Taxman faults CBK bid to have banks increase bad debts class

What you need to know:

  • While the CBK has asked banks and their auditors to be realistic in providing for bad and doubtful debts, thereby leading to higher provisions for the 2015 financial year, the KRA is insisting that it cannot allow for excessive loss provisions that will artificially diminish the amount of tax paid.
  • KRA had just reported that its revenue had fallen short of the nine-month target by Sh69 billion as a result of, among other factors, low corporate profitability, most notable among commercial banks that had made huge provisions for bad and doubtful loans.
  • Joseph Thogo, a tax expert with Deloitte East Africa, said the key issue in the disagreement between the CBK expectation and the KRA had to do with the high thresholds set by the KRA for tax purposes relating to the NPLs.

The Central Bank of Kenya (CBK) and the Kenya Revenue Authority (KRA) have differed over the treatment of non-performing loans (NPLs) in commercial banks for purposes of income tax.

While the CBK has asked banks and their auditors to be realistic in providing for bad and doubtful debts, thereby leading to higher provisions for the 2015 financial year, the KRA is insisting that it cannot allow for excessive loss provisions that will artificially diminish the amount of tax paid.

The banks regulator has lately forced banks to become more prudent in providing for loans that will not possibly be recovered in order to protect depositors’ cash.

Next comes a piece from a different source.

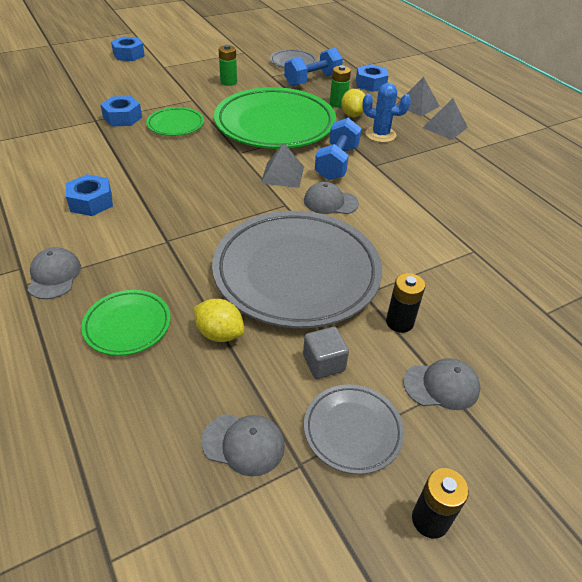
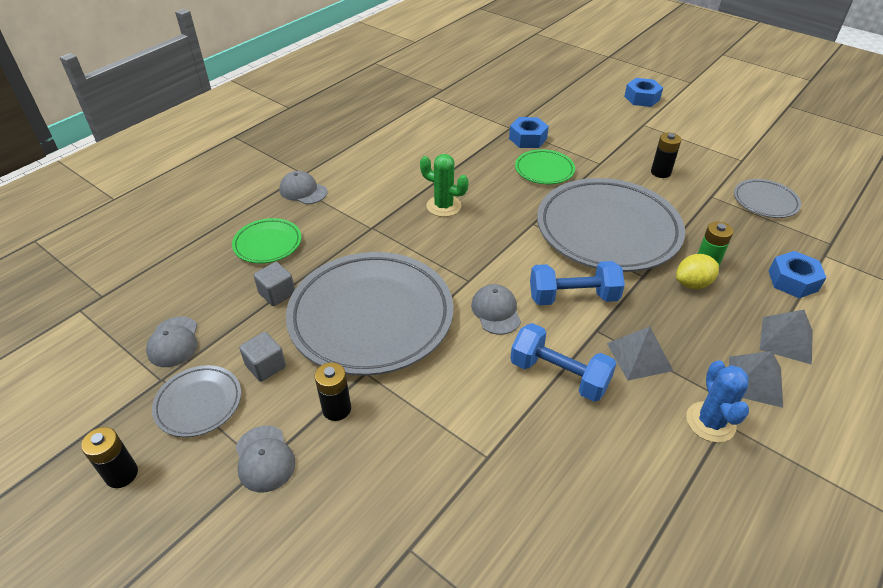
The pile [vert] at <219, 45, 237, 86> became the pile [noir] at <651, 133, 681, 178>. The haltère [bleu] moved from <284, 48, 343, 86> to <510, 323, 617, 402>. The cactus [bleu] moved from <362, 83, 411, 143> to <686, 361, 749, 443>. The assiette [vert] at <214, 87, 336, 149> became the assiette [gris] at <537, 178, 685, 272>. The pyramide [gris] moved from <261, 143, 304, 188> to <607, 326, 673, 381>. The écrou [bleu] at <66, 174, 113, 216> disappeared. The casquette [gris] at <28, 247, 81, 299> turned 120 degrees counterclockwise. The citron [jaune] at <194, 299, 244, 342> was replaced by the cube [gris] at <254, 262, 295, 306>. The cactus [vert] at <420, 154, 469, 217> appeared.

The gross NPLs in 2015 rose to Sh139.4 billion from Sh108.3 billion in 2014 — representing a Sh31.1 billion increase. At the end of March this year, the gross NPLs had risen to Sh176 billion — Sh36.6 billion in just three months.

“We have written to banks to remind them that providing for nonperforming loans for tax purposes is different from the accounting method. Before you provide for purposes of tax, you must ensure that all has been done to ensure repayment of the debt,” said the KRA Commissioner-General John Njiraini when commenting on the extent to which corporate profitability had affected tax revenues.

The KRA had just reported that its revenue had fallen short of the nine-month target by Sh69 billion as a result of, among other factors, low corporate profitability, most notable among commercial banks that had made huge provisions for bad and doubtful loans.

'We’re worried'

Mr Njiraini further noted that even in the period between January and March, banks had experienced an even more difficult environment.

“We are worried about the profitability in the banking sector. Profitability only grew by five per cent in the first quarter and this means that one key sector is almost out of the equation in terms of raising tax money,” said the commissioner-general.

Joseph Thogo, a tax expert with Deloitte East Africa, said the key issue in the disagreement between the CBK expectation and the KRA had to do with the high thresholds set by the KRA for tax purposes relating to the NPLs.

“The KRA has higher thresholds as it does not allow a bank to provide for NPLs unless it shows that it has done everything to ensure they are collected. But the CBK wants you to provide for all loans of a customer as nonperforming even if just one is not performing for two or three months,” said Mr Thogo.

Alpesh Vadher, a partner at PKF Kenya, said the tax guidelines relating to NPLs are strict in the sense that they require more and clear documentation showing that a loan is uncollectable, despite this being in conflict with the international financial reporting standards and the prudential requirements of the CBK.

“If you don’t have documentation to show that a loan has become nonperforming and that all has been done to make it perform, then you don’t provide for it for purposes of tax. That is what the KRA is saying,” said Mr Vadher.

For the CBK, non-performing loans are those classified as sub-standard, doubtful and loss.

Substandard loans are those that are not adequately protected by the current sound net worth and paying capacity of the borrower, and, are overdue for more than 90 days but less than 180 days.

Loans in the “doubtful” category have all the weaknesses of a substandard loan not well secured and is overdue for more than 360 days. A loan is classified as a loss when it is considered uncollectable.